◆ **Work required**:
Report all lines below with the word "mundo".

(Extracted page text data)
Segment Open

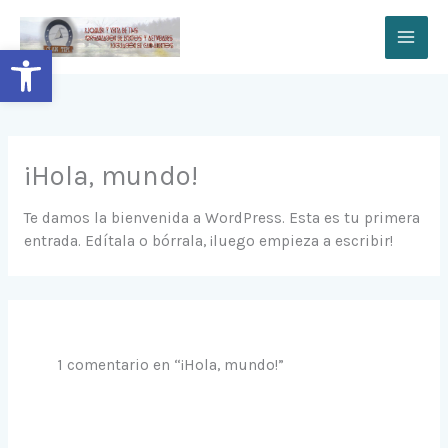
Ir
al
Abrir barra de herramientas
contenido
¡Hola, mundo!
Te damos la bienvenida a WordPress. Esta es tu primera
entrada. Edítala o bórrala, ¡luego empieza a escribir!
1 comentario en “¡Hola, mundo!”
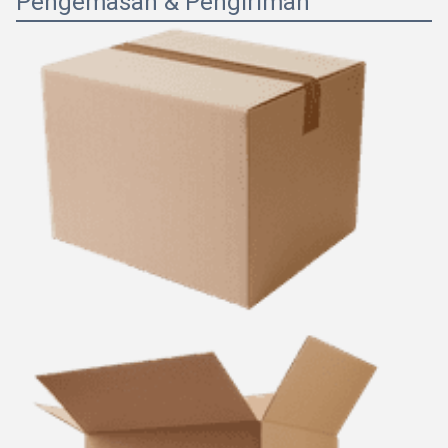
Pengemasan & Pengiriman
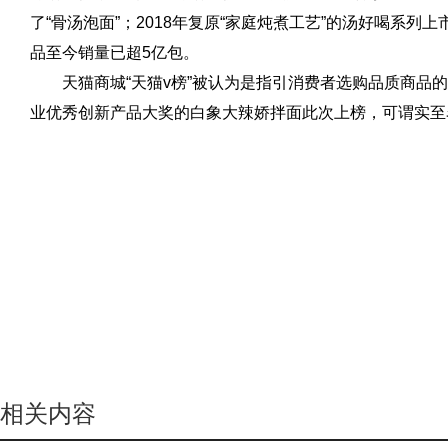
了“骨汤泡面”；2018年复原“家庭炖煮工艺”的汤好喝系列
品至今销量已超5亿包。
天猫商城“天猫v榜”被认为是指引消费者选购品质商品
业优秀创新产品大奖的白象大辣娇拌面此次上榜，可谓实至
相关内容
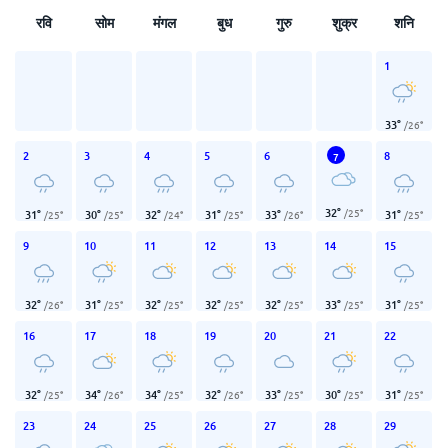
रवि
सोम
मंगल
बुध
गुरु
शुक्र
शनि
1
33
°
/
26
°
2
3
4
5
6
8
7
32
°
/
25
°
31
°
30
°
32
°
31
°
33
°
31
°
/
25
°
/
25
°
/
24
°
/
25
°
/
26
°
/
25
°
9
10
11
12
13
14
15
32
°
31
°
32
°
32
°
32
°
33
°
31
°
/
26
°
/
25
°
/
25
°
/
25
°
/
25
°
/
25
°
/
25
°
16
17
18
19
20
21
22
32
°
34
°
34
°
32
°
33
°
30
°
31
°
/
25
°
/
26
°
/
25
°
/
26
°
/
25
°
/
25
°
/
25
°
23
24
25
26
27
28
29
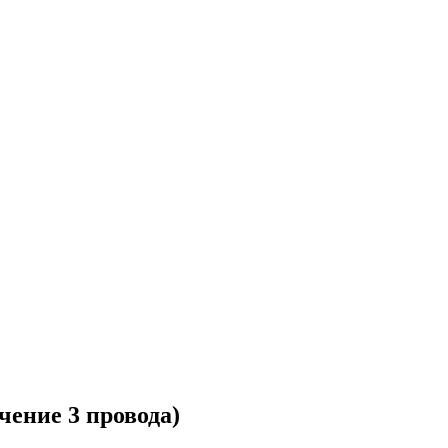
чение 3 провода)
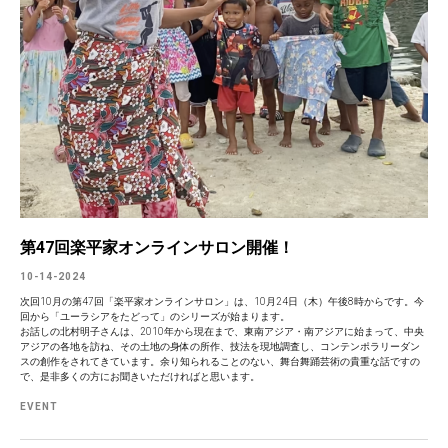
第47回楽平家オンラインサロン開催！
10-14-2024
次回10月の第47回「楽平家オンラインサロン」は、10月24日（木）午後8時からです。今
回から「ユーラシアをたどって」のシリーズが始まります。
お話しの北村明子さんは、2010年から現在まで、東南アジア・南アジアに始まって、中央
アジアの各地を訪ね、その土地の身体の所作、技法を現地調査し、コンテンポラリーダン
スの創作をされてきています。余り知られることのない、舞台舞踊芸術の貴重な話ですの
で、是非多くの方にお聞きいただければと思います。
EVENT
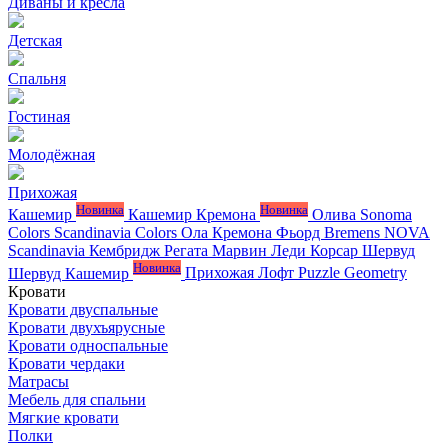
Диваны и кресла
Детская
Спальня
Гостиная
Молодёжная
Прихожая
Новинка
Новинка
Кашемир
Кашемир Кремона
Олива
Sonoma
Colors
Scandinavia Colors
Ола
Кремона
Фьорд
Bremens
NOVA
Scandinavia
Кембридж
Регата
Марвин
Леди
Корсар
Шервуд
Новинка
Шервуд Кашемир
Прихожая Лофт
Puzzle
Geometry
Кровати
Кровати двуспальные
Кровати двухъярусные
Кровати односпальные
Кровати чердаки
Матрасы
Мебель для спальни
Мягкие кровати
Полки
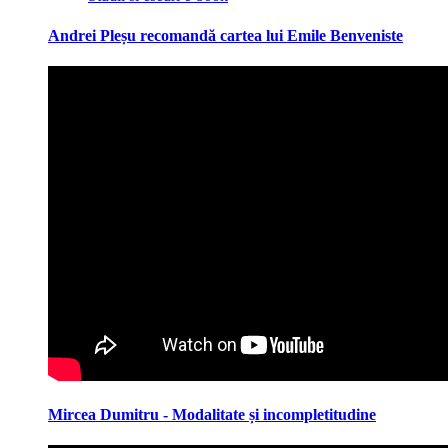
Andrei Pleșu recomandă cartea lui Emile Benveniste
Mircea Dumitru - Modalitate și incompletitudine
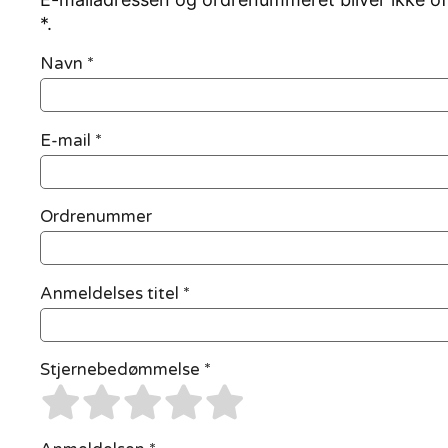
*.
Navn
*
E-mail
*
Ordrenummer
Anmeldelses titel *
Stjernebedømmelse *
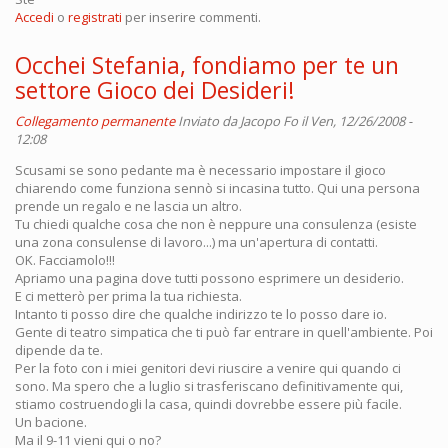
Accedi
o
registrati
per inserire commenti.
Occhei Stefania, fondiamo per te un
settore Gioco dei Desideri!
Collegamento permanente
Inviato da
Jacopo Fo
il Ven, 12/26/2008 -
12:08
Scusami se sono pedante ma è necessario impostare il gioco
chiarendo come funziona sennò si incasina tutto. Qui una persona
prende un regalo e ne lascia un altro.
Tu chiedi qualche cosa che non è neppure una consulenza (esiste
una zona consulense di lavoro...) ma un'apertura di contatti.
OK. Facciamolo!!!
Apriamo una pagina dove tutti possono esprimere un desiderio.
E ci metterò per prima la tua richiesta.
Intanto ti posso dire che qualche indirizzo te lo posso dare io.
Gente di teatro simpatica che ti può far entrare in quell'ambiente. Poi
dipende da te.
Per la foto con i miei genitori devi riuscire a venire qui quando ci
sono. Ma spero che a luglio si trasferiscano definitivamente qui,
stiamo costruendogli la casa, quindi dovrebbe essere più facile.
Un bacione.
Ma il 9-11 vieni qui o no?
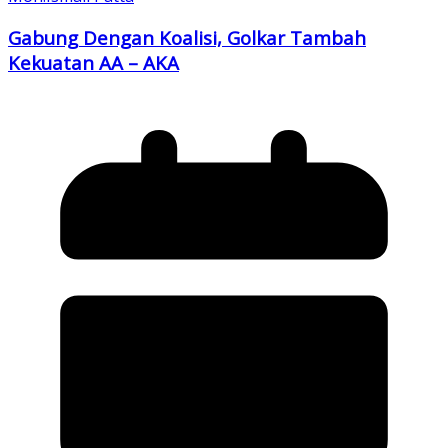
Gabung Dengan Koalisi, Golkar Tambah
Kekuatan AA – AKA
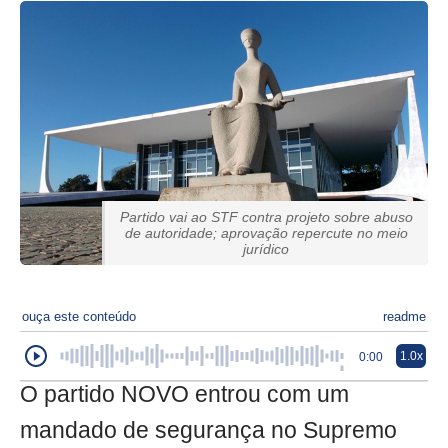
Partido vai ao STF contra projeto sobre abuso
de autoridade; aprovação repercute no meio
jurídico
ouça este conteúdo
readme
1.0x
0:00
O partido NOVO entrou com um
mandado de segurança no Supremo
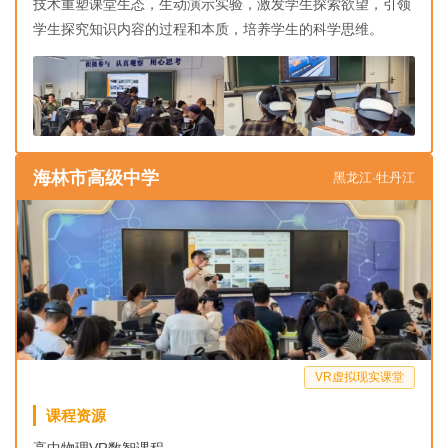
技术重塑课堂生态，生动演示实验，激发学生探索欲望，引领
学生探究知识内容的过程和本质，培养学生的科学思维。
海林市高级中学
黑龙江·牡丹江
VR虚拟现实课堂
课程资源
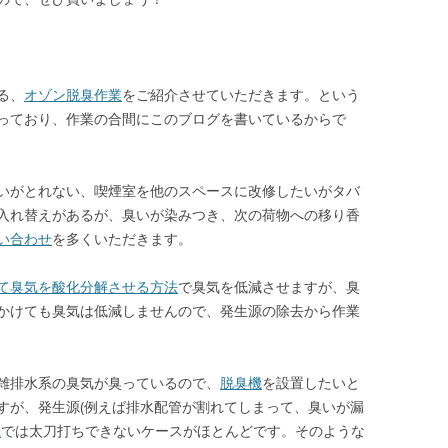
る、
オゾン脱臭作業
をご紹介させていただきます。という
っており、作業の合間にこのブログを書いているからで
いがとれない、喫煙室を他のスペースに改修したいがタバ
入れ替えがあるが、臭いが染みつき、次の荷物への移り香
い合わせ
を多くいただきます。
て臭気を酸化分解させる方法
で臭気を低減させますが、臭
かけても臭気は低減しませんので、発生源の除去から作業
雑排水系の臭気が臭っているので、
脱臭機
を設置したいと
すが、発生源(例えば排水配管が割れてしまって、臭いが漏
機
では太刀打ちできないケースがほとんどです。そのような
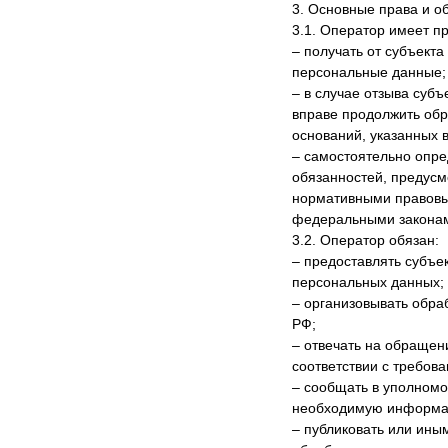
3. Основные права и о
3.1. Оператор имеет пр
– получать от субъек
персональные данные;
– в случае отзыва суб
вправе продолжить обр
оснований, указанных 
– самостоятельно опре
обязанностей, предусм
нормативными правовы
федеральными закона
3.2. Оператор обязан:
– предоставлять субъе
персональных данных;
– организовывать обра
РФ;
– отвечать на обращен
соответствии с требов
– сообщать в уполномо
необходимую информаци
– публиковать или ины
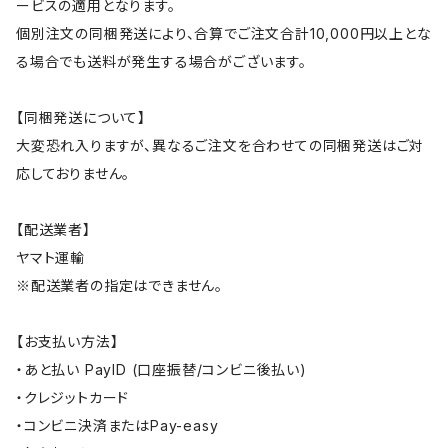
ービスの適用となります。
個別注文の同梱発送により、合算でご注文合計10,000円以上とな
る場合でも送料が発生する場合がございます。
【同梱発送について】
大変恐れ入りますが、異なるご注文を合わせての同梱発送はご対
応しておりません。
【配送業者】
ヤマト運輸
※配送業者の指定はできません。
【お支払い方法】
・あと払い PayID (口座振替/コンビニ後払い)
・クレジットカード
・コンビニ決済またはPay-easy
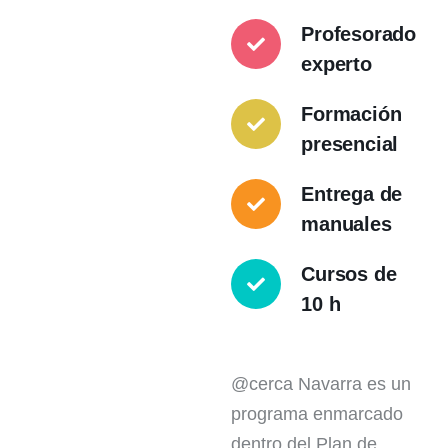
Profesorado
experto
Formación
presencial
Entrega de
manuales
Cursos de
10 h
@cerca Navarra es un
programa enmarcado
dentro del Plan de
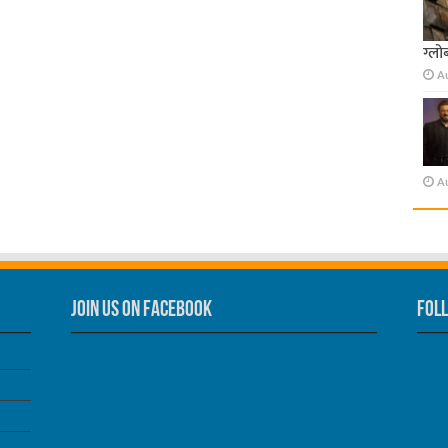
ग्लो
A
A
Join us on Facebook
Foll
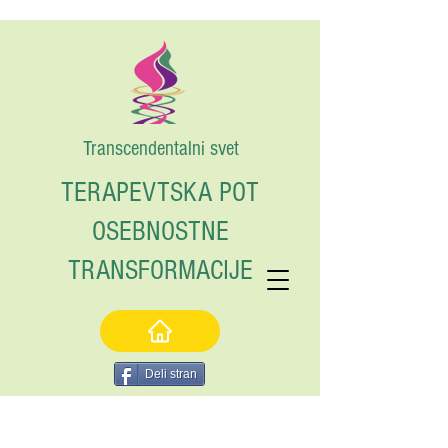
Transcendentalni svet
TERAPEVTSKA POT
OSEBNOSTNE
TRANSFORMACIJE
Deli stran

Segment Closed

◆ **Exercise result**:
¡Hola, mundo!
1 comentario en “¡Hola, mundo!”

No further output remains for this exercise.